▶ [The tasks]:
a: In the agreement excerpt, shorten the paragraph beginning "Whenever electric output from the Plant exceeds" while keeping its main facts.
b: Write out the rows again, starting at the first row and ending at the line that contains "Dot at: (294, 239)". Change "pose" to "view" and leave everything else as it is.
--- start Document section ---
5. EFFECTIVE DATE AND TERM
This Agreement shall become effective when signed by the Parties and
shall terminate
at the earlier of (i) midnight December 31, 2015, or (ii) at the option of the
IID, at the termination of a twenty-four (24) month period during which the
Plant has failed to operate continuously, or (iii) the date agreed to by the
Authorized Representatives.
6. CONNECTION OF PLANT
6.1 ORMESA may electrically connect its Plant, in accordance with the
provisions of this Agreement, so that it can operate in parallel with the IID
electric system.
6.2 Notwithstanding the provision that ORMESA has furnished the high
voltage switchyard complete, including the high voltage oil circuit breakers and
disconnect switches, the control of the high voltage oil circuit breakers and
disconnect switches shall be under the control of the IID dispatcher.
7. ELECTRIC SERVICE TO ORMESA
IID shall provide electric service to ORMESA pursuant to Section 12.
8. METERING OF ENERGY DELIVERIES
Metering for electric service to ORMESA and for energy deliveries by
ORMESA to IID for SCE's account shall be at the Point of Delivery as shown on
Exhibit "B". Four meters shall be installed which shall measure and record flows
in each direction as shown on Exhibit "B".
9. ORMESA DELIVERY AND IID ACCEPTANCE OF ENERGY FROM PLANT
Whenever electric output from the Plant exceeds ORMESA's power
requirements, ORMESA shall deliver all such excess output to IID for the account
of SCE and IID shall accept such output for the account of SCE and deliver such
output to SCE pursuant to transmission service agreement to be entered into
between Southern California Edison Company and Imperial Irrigation District.
10. ORMESA'S GENERAL OBLIGATIONS
ORMESA shall:
10.1 Operate the Plant in a manner consistent with applicable electric
utility industry standards, good engineering practice, and without degradation
of quality or reliability of service to IID customers.
10.2 Deliver the Plant's net electrical output to IID for the account
of SCE at the Point of Delivery.
10.3 Each Party shall provide the reactive K----- volt-ampere (KVA)
requirements of its own system so that there will be no interchange of reactive
KVA between systems. The Parties shall cooperate to control the flow of reactive
KVA to prevent the introduction of objectionable operating conditions on the
system of either Party.
10.4 Coordinate, to the greatest extent practicable, major overhaul and
inspection outages of the Plant with IID.
--- end Document section ---
--- start Exercise material ---
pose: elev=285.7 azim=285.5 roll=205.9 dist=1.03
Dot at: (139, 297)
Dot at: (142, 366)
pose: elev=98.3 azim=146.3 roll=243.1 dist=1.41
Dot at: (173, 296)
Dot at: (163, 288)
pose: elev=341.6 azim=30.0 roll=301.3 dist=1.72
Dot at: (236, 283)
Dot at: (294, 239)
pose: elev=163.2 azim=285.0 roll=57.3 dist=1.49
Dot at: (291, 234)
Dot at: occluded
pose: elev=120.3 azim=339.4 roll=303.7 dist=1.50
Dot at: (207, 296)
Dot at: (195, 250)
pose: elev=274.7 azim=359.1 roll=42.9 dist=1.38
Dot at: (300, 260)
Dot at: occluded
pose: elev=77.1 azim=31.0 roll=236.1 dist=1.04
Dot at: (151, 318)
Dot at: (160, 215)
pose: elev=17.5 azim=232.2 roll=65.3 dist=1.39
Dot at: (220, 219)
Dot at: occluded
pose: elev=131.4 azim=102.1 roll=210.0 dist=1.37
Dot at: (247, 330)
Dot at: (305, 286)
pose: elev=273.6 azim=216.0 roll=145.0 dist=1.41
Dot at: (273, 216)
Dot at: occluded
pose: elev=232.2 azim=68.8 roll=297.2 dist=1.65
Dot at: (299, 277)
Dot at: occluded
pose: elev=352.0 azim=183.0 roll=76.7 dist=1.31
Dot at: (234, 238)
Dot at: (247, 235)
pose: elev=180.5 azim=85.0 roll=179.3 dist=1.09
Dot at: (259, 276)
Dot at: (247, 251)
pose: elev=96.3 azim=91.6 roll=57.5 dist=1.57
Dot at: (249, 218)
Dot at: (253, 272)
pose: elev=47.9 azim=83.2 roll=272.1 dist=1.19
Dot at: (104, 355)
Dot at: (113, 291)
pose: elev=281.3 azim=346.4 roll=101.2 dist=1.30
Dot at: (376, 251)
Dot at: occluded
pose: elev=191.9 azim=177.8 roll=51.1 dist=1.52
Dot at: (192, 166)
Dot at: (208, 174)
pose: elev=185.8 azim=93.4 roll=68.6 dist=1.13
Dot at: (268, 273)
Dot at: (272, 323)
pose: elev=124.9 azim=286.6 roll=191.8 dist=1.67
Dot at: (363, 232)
--- end Exercise material ---
▶ [Exercise answers]:
a: When the Plant's electric output exceeds ORMESA's power requirements, ORMESA must deliver all the excess to IID for SCE's account. IID must accept it for SCE's account and deliver it to SCE under a transmission service agreement to be entered into between Southern California Edison Company and Imperial Irrigation District.

b:
view: elev=285.7 azim=285.5 roll=205.9 dist=1.03
Dot at: (139, 297)
Dot at: (142, 366)
view: elev=98.3 azim=146.3 roll=243.1 dist=1.41
Dot at: (173, 296)
Dot at: (163, 288)
view: elev=341.6 azim=30.0 roll=301.3 dist=1.72
Dot at: (236, 283)
Dot at: (294, 239)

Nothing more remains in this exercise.